After the first 20 minutes, I got up and talked to one of the ushers. The manager came in and told them to be quiet. Nothing happened. I went back out and talked to the same manager. Nothing happened.
At that point, I figured what the heck. The manager wasn't DOING anything. I half expected her to come back and check, but no.
So I lost my temper a bit. I fumed through the second half of the movie, and by the time it was over, had resolved to Do Something.
I went out to the lobby and complained about the whole experience. I asked the manager (the same woman) what people had to do to get kicked out of an AMC theater. Apparently, one more complaint from me would have ousted them.
But let's think about that. I spent about 20 minutes of that movie walking to and from the theater and discussing the problem first with ushers, then with the manager when they fetched her from the office. I spent the remainder of the movie dealing with the kids. Should I have had to go back out and complain some more? Should my entire movie-going experience be dedicated to ensuring that my fellow viewers actually get to enjoy the movie I paid to miss?
(All of those questions where rhetorical.)
The manager gave me a free pass to come see another movie, but really. If I come back with that free pass, will my movie be the same? I think it will. I think enough parents think it's okay to drop off their kids to see a PG-13 movie (even though they aren't old enough), that there will be other kids next time. I think the theater doesn't bother to check ages, even if they could, because it would hold up the lines and the kids don't have IDs to check anyway. They can lie. I think even if the parents had been there sitting next to those kids, nothing would have been different.

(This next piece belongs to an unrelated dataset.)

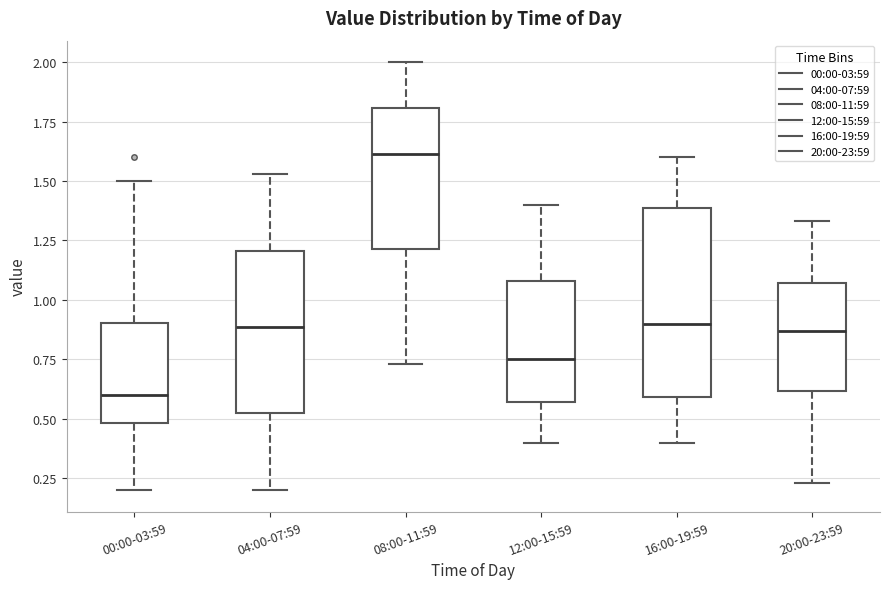

Which box has the highest median line?

08:00-11:59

I think theaters should require you to bring your own headphones, so you can put them on, block out the noisy people around you, and hear only the movie you're watching.
I think that there should be a Vow of Silence movie theater, which will not admit anyone under the age of 21 and involve cones of solitude so that you can watch your movie in peace.
I think that more films should be available for iTunes rental the second they hit theaters, so you don't have to be anywhere near people if you want to watch them.
I think this is why people build movie theaters in their basements.
I also think I'd better be careful on stairs, in case I fall and break a hip.
* Yes, I missed Loki, but I love this movie so much, I have already been again and will go some more for SURE, because Avengers. Basically, it is everything a movie needs in one package. Action, adventure, wordplay, running gags, and Joss Whedon.
** Before you start, yes, I know this is still cheap if you live in a more populated area. I mean, I was shocked when Kelly told me how expensive the movies were in the city! But I do not live in the city, where movie tickets cost lots of money. I live in the country, where you basically have to bribe us to go out in the evening and do anything other than watching high school sports. We do not earn enough to afford entertainment budgets beyond the cost of a tenderloin at the county fair. Know your demographic, AMC.